“A sparkling debut . . . I love this songwriter!”
—No Depression
Following more than a decade atop New York City’s recording scene as a premiere session musician, drummer and multi-instrumentalist Miles East’s perspective is an understandably interesting one.
“It’s funny because I believe it’s the practice of songwriting that’s afforded me the success I’ve achieved as a drummer all these years—especially in the studio. I arrive at drum parts as a songwriter first and as a drummer second. My job is to serve the song every bit as much as the guitars, or vocal, or even lyrics.”
Heralded as “a sparkling debut” by No Depression, Miles East own album, Ghosts of Hope, finds the quiet push and pull of human transformation set against the volatile backdrop of the east coast seascape where he grew up and still resides. Songs roil with hopeful hellos, conflicted goodbyes, hard exits, and harder entrances. His characters move cautiously and thoughtfully, torn by the unsettling truth that actions can be both a positive and a negative force, even simultaneously.

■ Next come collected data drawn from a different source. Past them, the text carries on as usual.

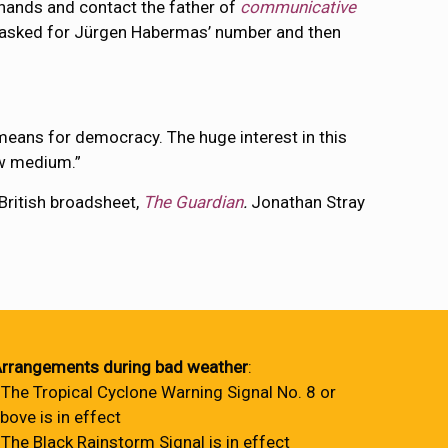
n hands and contact the father of
communicative
t, asked for Jürgen Habermas’ number and then
eans for democracy. The huge interest in this
ew medium.”
 British broadsheet,
The Guardian
.
Jonathan Stray
rrangements during bad weather
:
 The Tropical Cyclone Warning Signal No. 8 or
bove is in effect
 The Black Rainstorm Signal is in effect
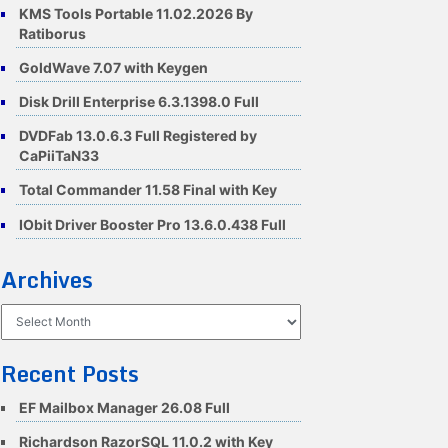
KMS Tools Portable 11.02.2026 By
Ratiborus
GoldWave 7.07 with Keygen
Disk Drill Enterprise 6.3.1398.0 Full
DVDFab 13.0.6.3 Full Registered by
CaPiiTaN33
Total Commander 11.58 Final with Key
IObit Driver Booster Pro 13.6.0.438 Full
Archives
Archives
Recent Posts
EF Mailbox Manager 26.08 Full
Richardson RazorSQL 11.0.2 with Key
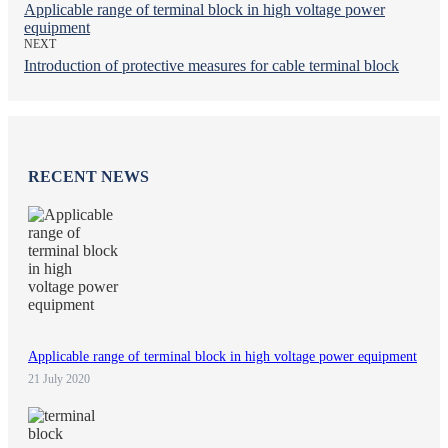
Applicable range of terminal block in high voltage power
equipment
NEXT
Introduction of protective measures for cable terminal block
RECENT NEWS
Applicable range of terminal block in high voltage power equipment
21 July 2020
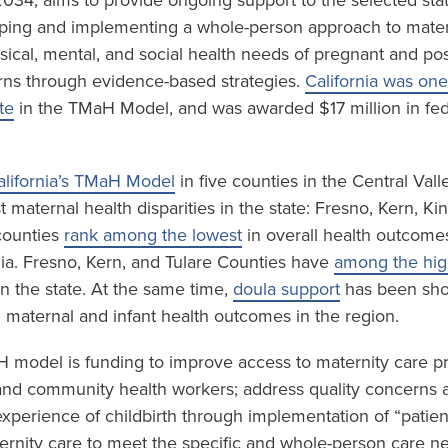
034, aims to provide ongoing support to the selected sta
ping and implementing a whole-person approach to mater
sical, mental, and social health needs of pregnant and p
ns through evidence-based strategies.
California was one
te
in the TMaH Model, and was awarded $17 million in fed
alifornia’s TMaH Model
in five counties in the Central Val
 maternal health disparities in the state: Fresno, Kern, K
 counties
rank among the lowest
in overall health outcome
nia. Fresno, Kern, and Tulare Counties have
among the high
n the state. At the same time,
doula support
has been sho
n maternal and infant health outcomes in the region.
H model is funding to improve access to maternity care p
and community health workers; address quality concerns 
experience of childbirth through implementation of “patien
rnity care to meet the specific and whole-person care n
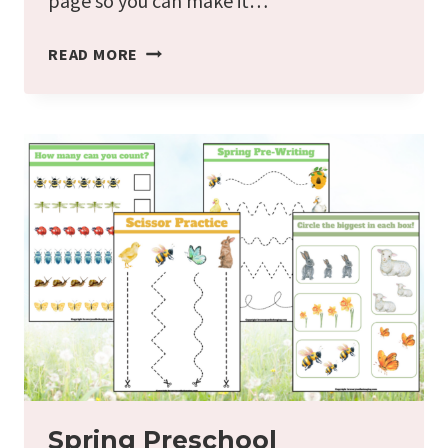
page so you can make it…
SPRING
READ MORE
SCAVENGER
HUNT
FREE
PRINTABLE
FOR
KIDS
Spring Preschool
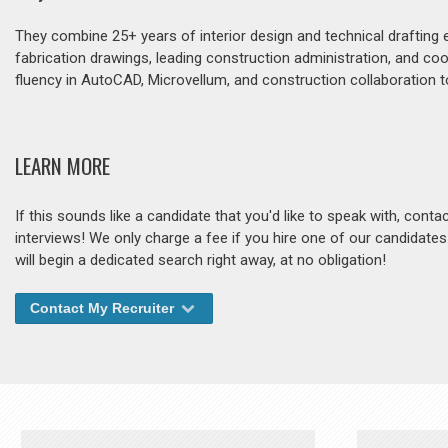
They combine 25+ years of interior design and technical drafting 
fabrication drawings, leading construction administration, and co
fluency in AutoCAD, Microvellum, and construction collaboration t
LEARN MORE
If this sounds like a candidate that you'd like to speak with, cont
interviews! We only charge a fee if you hire one of our candidate
will begin a dedicated search right away, at no obligation!
Contact My Recruiter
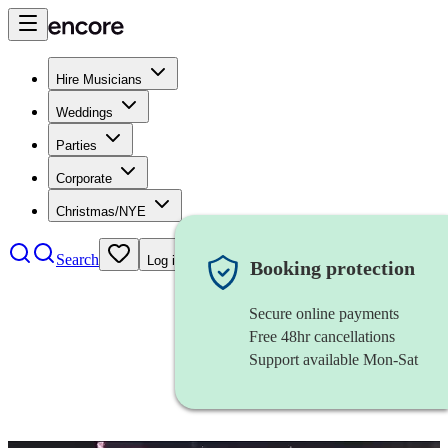
Hire Musicians
Weddings
Parties
Corporate
Christmas/NYE
Search
Log in
Booking protection
Secure online payments
Free 48hr cancellations
Support available Mon-Sat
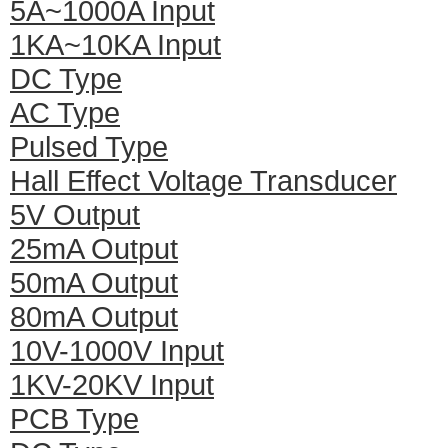
5A~1000A Input
1KA~10KA Input
DC Type
AC Type
Pulsed Type
Hall Effect Voltage Transducer
5V Output
25mA Output
50mA Output
80mA Output
10V-1000V Input
1KV-20KV Input
PCB Type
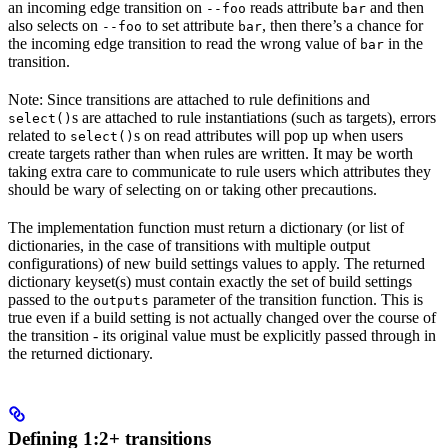
an incoming edge transition on
reads attribute
and then
--foo
bar
also selects on
to set attribute
, then there’s a chance for
--foo
bar
the incoming edge transition to read the wrong value of
in the
bar
transition.
Note: Since transitions are attached to rule definitions and
s are attached to rule instantiations (such as targets), errors
select()
related to
s on read attributes will pop up when users
select()
create targets rather than when rules are written. It may be worth
taking extra care to communicate to rule users which attributes they
should be wary of selecting on or taking other precautions.
The implementation function must return a dictionary (or list of
dictionaries, in the case of transitions with multiple output
configurations) of new build settings values to apply. The returned
dictionary keyset(s) must contain exactly the set of build settings
passed to the
parameter of the transition function. This is
outputs
true even if a build setting is not actually changed over the course of
the transition - its original value must be explicitly passed through in
the returned dictionary.
Defining 1:2+ transitions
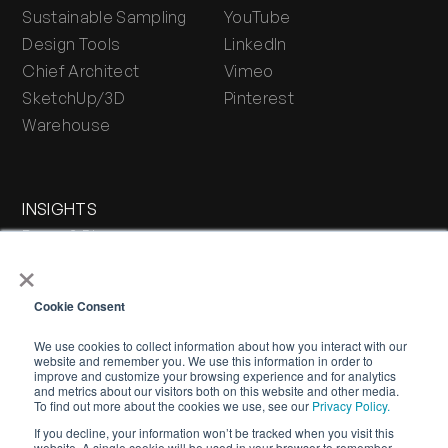
Sustainable Sampling
YouTube
Design Tools
LinkedIn
Chief Architect
Vimeo
SketchUp/3D
Pinterest
Warehouse
INSIGHTS
Press & Blog
×
Stone Journal
Cookie Consent
We use cookies to collect information about how you interact with our
website and remember you. We use this information in order to
improve and customize your browsing experience and for analytics
and metrics about our visitors both on this website and other media.
To find out more about the cookies we use, see our
Privacy Policy.
If you decline, your information won’t be tracked when you visit this
WARRANTY
PRIVACY POLICY
TERMS OF SERVICE
website. A single cookie will be used in your browser to remember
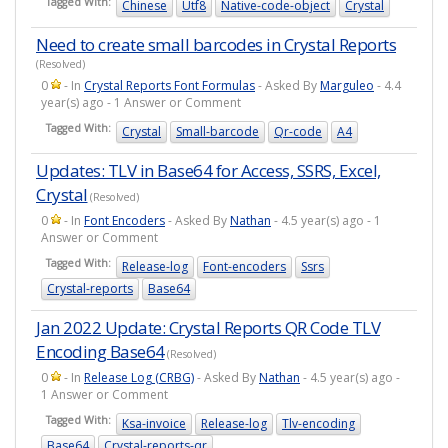
Tagged With:
Chinese
Utf8
Native-code-object
Crystal
Need to create small barcodes in Crystal Reports
(Resolved)
0
- In
Crystal Reports Font Formulas
- Asked By
Marguleo
- 4.4
year(s) ago - 1 Answer or Comment
Tagged With:
Crystal
Small-barcode
Qr-code
A4
Updates: TLV in Base64 for Access, SSRS, Excel,
Crystal
(Resolved)
0
- In
Font Encoders
- Asked By
Nathan
- 4.5 year(s) ago - 1
Answer or Comment
Tagged With:
Release-log
Font-encoders
Ssrs
Crystal-reports
Base64
Jan 2022 Update: Crystal Reports QR Code TLV
Encoding Base64
(Resolved)
0
- In
Release Log (CRBG)
- Asked By
Nathan
- 4.5 year(s) ago -
1 Answer or Comment
Tagged With:
Ksa-invoice
Release-log
Tlv-encoding
Base64
Crystal-reports-qr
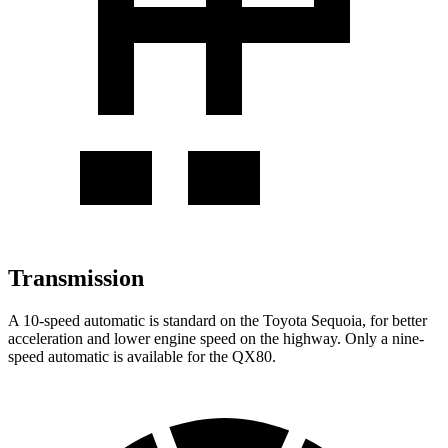
Transmission
A 10-speed automatic is standard on the Toyota Sequoia, for better
acceleration and lower engine speed on the highway. Only a nine-
speed automatic is available for the QX80.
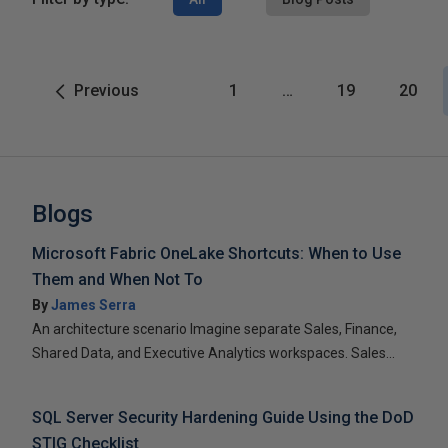
Previous
1
…
19
20
Blogs
Microsoft Fabric OneLake Shortcuts: When to Use
Them and When Not To
By
James Serra
An architecture scenario Imagine separate Sales, Finance,
Shared Data, and Executive Analytics workspaces. Sales...
SQL Server Security Hardening Guide Using the DoD
STIG Checklist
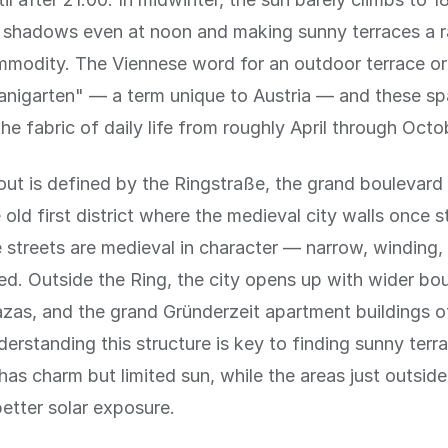
g shadows even at noon and making sunny terraces a r
mmodity. The Viennese word for an outdoor terrace or
anigarten" — a term unique to Austria — and these sp
he fabric of daily life from roughly April through Octo
out is defined by the Ringstraße, the grand boulevard
 old first district where the medieval city walls once s
e streets are medieval in character — narrow, winding,
d. Outside the Ring, the city opens up with wider bo
zas, and the grand Gründerzeit apartment buildings o
nderstanding this structure is key to finding sunny terr
t has charm but limited sun, while the areas just outsid
better solar exposure.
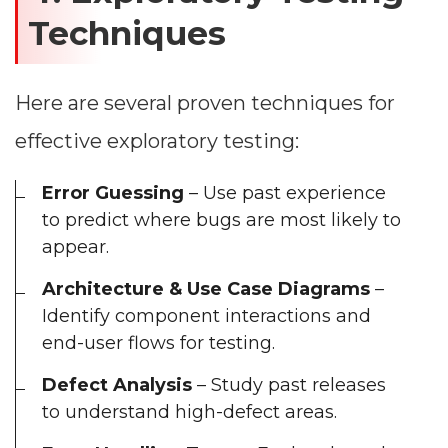
Techniques
Here are several proven techniques for
effective exploratory testing:
Error Guessing
– Use past experience
to predict where bugs are most likely to
appear.
Architecture & Use Case Diagrams
–
Identify component interactions and
end-user flows for testing.
Defect Analysis
– Study past releases
to understand high-defect areas.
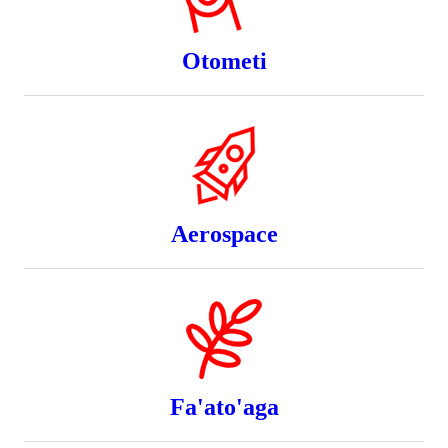
Otometi
Aerospace
Fa'ato'aga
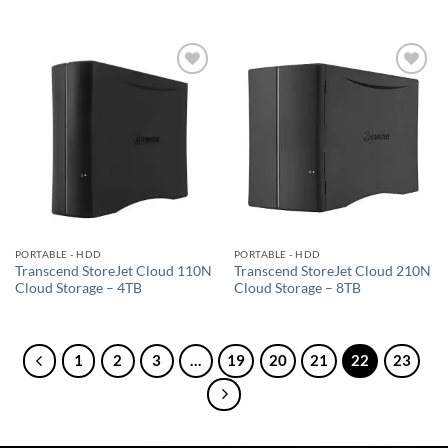
Add to
Add to
wishlist
wishlist
PORTABLE - HDD
PORTABLE - HDD
Transcend StoreJet Cloud 110N
Transcend StoreJet Cloud 210N
Cloud Storage – 4TB
Cloud Storage – 8TB
1
2
3
…
19
20
21
22
23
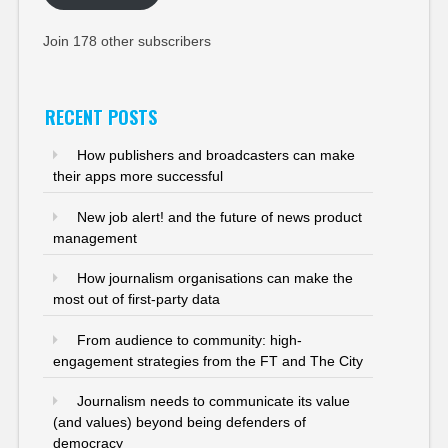
Join 178 other subscribers
RECENT POSTS
How publishers and broadcasters can make
their apps more successful
New job alert! and the future of news product
management
How journalism organisations can make the
most out of first-party data
From audience to community: high-
engagement strategies from the FT and The City
Journalism needs to communicate its value
(and values) beyond being defenders of
democracy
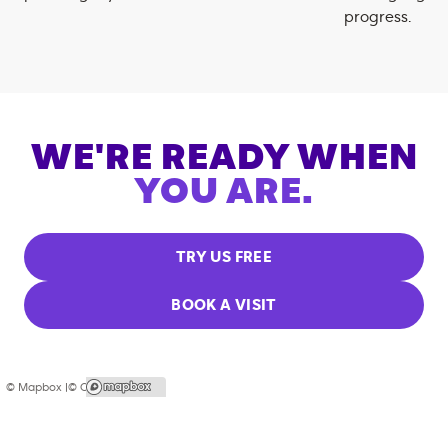
progress.
WE'RE READY WHEN
YOU ARE.
TRY US FREE
BOOK A VISIT
© Mapbox |
© OpenStreetMap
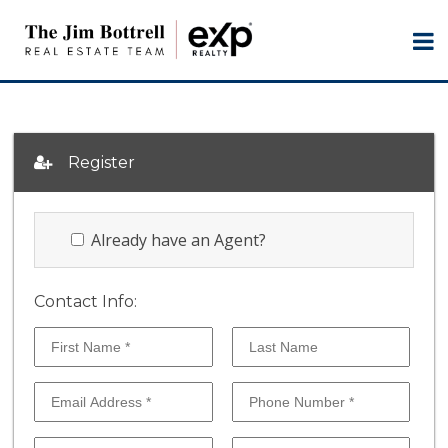
Register
Already have an Agent?
Contact Info:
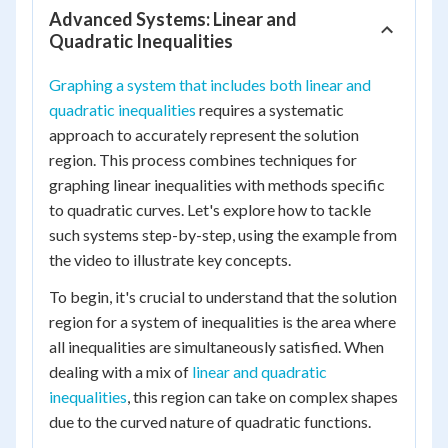
Advanced Systems: Linear and
Quadratic Inequalities
Graphing a system that includes both linear and
quadratic inequalities
requires a systematic
approach to accurately represent the solution
region. This process combines techniques for
graphing linear inequalities with methods specific
to quadratic curves. Let's explore how to tackle
such systems step-by-step, using the example from
the video to illustrate key concepts.
To begin, it's crucial to understand that the solution
region for a system of inequalities is the area where
all inequalities are simultaneously satisfied. When
dealing with a mix of
linear and quadratic
inequalities
, this region can take on complex shapes
due to the curved nature of quadratic functions.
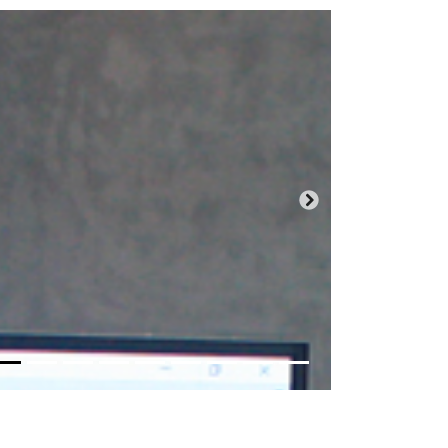
Próxima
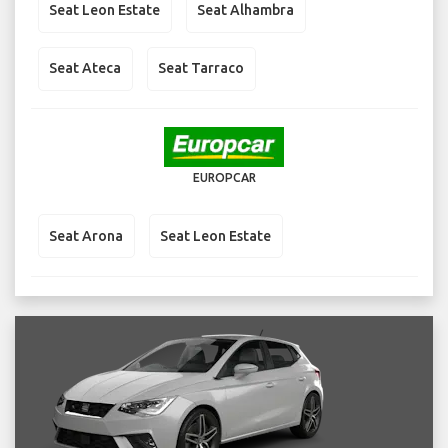
Seat Leon Estate
Seat Alhambra
Seat Ateca
Seat Tarraco
EUROPCAR
Seat Arona
Seat Leon Estate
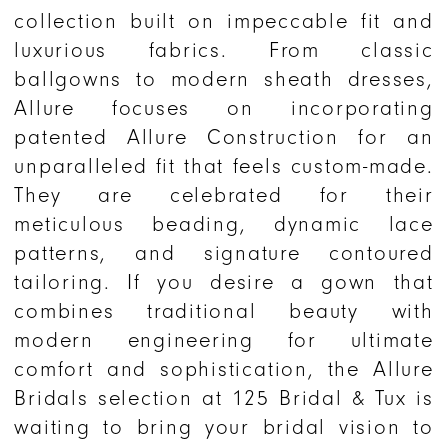
collection built on impeccable fit and
luxurious fabrics. From classic
ballgowns to modern sheath dresses,
Allure focuses on incorporating
patented Allure Construction for an
unparalleled fit that feels custom-made.
They are celebrated for their
meticulous beading, dynamic lace
patterns, and signature contoured
tailoring. If you desire a gown that
combines traditional beauty with
modern engineering for ultimate
comfort and sophistication, the Allure
Bridals selection at 125 Bridal & Tux is
waiting to bring your bridal vision to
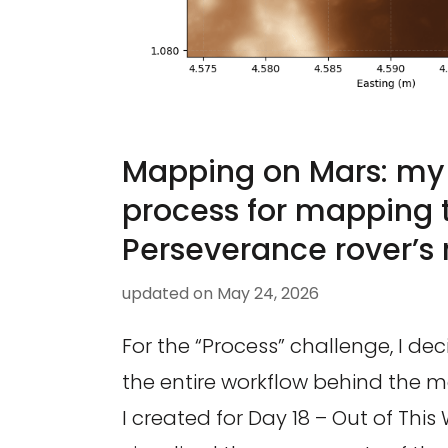
Mapping on Mars: my
process for mapping 
Perseverance rover’s 
updated on
May 24, 2026
For the “Process” challenge, I d
the entire workflow behind the
I created for Day 18 – Out of This 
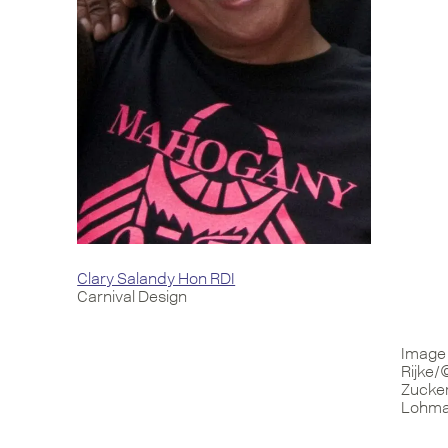
Clary Salandy Hon RDI
Carnival Design
Image 
Rijke/
Zucker
Lohman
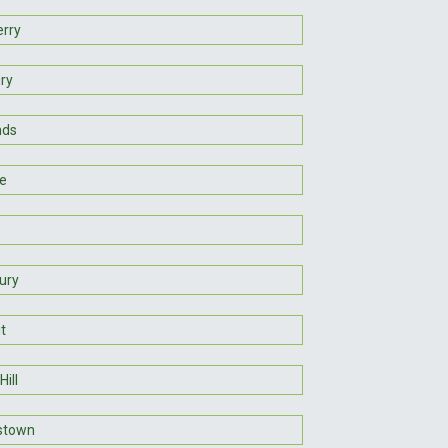
erry
ry
nds
le
e
ury
t
Hill
stown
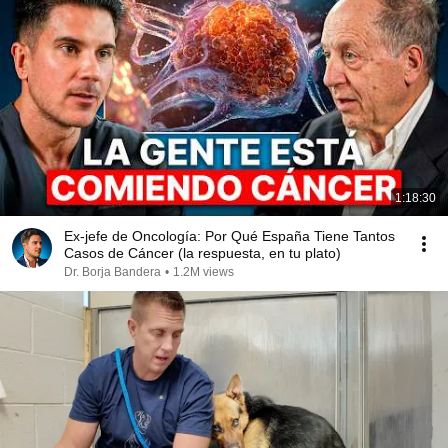
1:18:30
Ex-jefe de Oncología: Por Qué España Tiene Tantos
Casos de Cáncer (la respuesta, en tu plato)
Dr. Borja Bandera
•
1.2M views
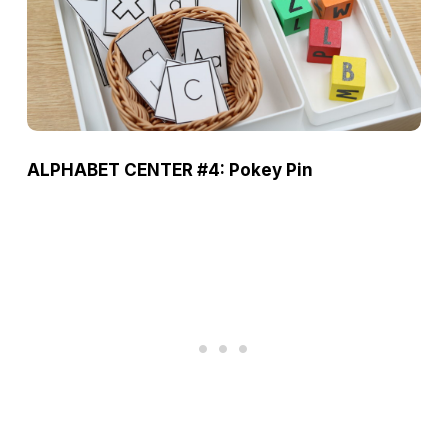
ALPHABET CENTER #4: Pokey Pin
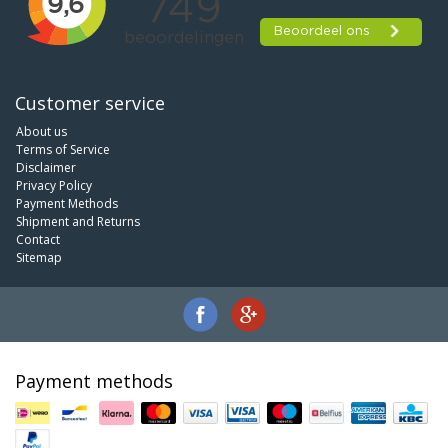
Customer service
About us
Terms of Service
Disclaimer
Privacy Policy
Payment Methods
Shipment and Returns
Contact
Sitemap
Payment methods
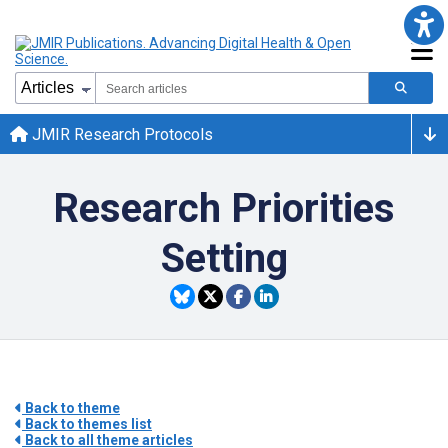
JMIR Research Protocols
Research Priorities
Setting
Back to theme
Back to themes list
Back to all theme articles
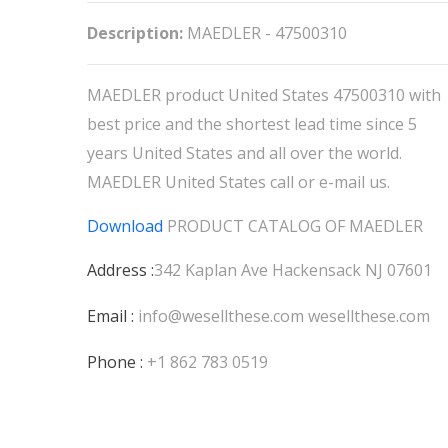
Description:
MAEDLER - 47500310
MAEDLER product United States 47500310 with
best price and the shortest lead time since 5
years United States and all over the world.
MAEDLER United States call or e-mail us.
Download
PRODUCT CATALOG OF
MAEDLER
Address :
342 Kaplan Ave Hackensack NJ 07601
Email :
info@wesellthese.com
wesellthese.com
Phone :
+1 862 783 0519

Like Dawes, Jason Isbell, or Ray LaMontagne, the ghosts of the great singer-songwriters are present—and even evoked—in a modern way that seems to stretch the very definition of the term. It’s no surprise, then, how this debut gained its title.
“A lot of people tend to see their lives in terms of journeys, but I’ve always seen mine in terms of destinations—emotionally, romantically, musically—what have you. There are ones I’m trying to get to or leave, ones I’ve hung out too long in, or maybe departed too quickly. I think somehow, my music reflects that.”
Ghosts of Hope, the debut album from Miles East, was produced and recorded by New York indie-music luminary Blake Morgan and is available everywhere.